1. Concern the cause and surrounding circumstances of the declarant’s death
2. That the time it was made, the declarant was under a consciousness of impending death
3. That he was a competent witness
4. That his declaration was offered in evidence in a criminal case for homicide, murder or parricide in which the declarant is the victim

All these circumstances were present when Abelardo made his declaration

People vs. Molo (1979)

Facts: Not long after the couple Venacio Gapisa and Simeona Rapa-Gapisa had retired for the night, Simeona heard and indistinct sound of murmur and gnashing teeth. Venacio was asleep by then. Although seized by fear, Simeona managed to peep through the dilapidated buri wall and saw Dominador Molo attired only in short pants, alone. She tried to awaken Venacio but he did not respond. Molo had already climbed up the stairs and barged into the house. When he found Venacio asleep near the door, he immediately grabbed the latter’s left wrist and started hacking the old man. Venacio woke up and tried to fight back but he was unable to retaliate because Molo started hacking him again. Simeona rushed out of the house and called for help. Her son Alejandro and Roman Mangaring ran towards the house and there they found Venacio bleeding profusely. When Alejandro took his father in his arms, Venacio told him that he was boloed by Boslo, the name by which Molo was known in their locality. Roman also asked Venacio who his assailant was and the latter answered Boslo. Venacio was rushed to the hospital where he died a few minutes after arrival.

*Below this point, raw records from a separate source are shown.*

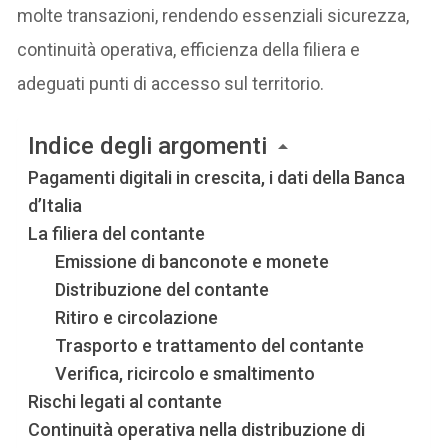
molte transazioni, rendendo essenziali sicurezza,
continuità operativa, efficienza della filiera e
adeguati punti di accesso sul territorio.
Indice degli argomenti
Pagamenti digitali in crescita, i dati della Banca
d’Italia
La filiera del contante
Emissione di banconote e monete
Distribuzione del contante
Ritiro e circolazione
Trasporto e trattamento del contante
Verifica, ricircolo e smaltimento
Rischi legati al contante
Continuità operativa nella distribuzione di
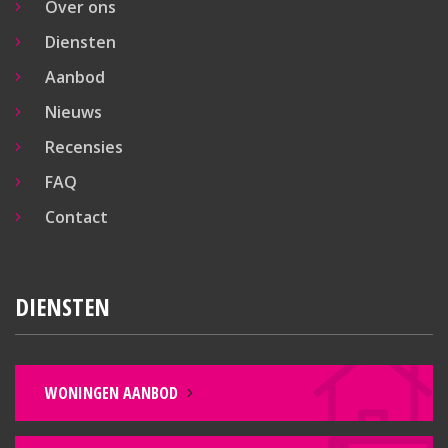
Over ons
Diensten
Aanbod
Nieuws
Recensies
FAQ
Contact
DIENSTEN
WONINGEN AANBOD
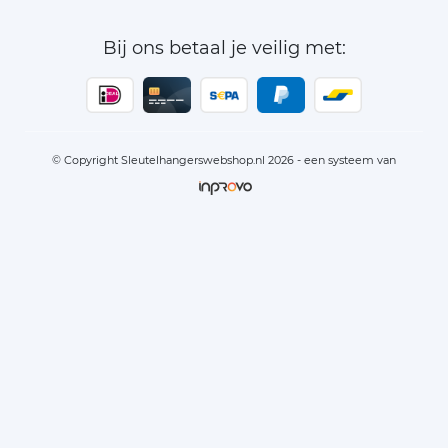
Bij ons betaal je veilig met:
© Copyright Sleutelhangerswebshop.nl 2026 - een systeem van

Issue: WON the statements made by Venacio to Alejandro and Roman are admissible

Held: Yes

Ratio: The statements of Venacio identifying Molo as his assailant to Alejandro and Roman are dying declarations. Considering the nature of the wounds, 8 in all, Venacio must have the seriousness of his condition and that it can therefore be inferred that he made the incrimination under the consciousness of an impending death.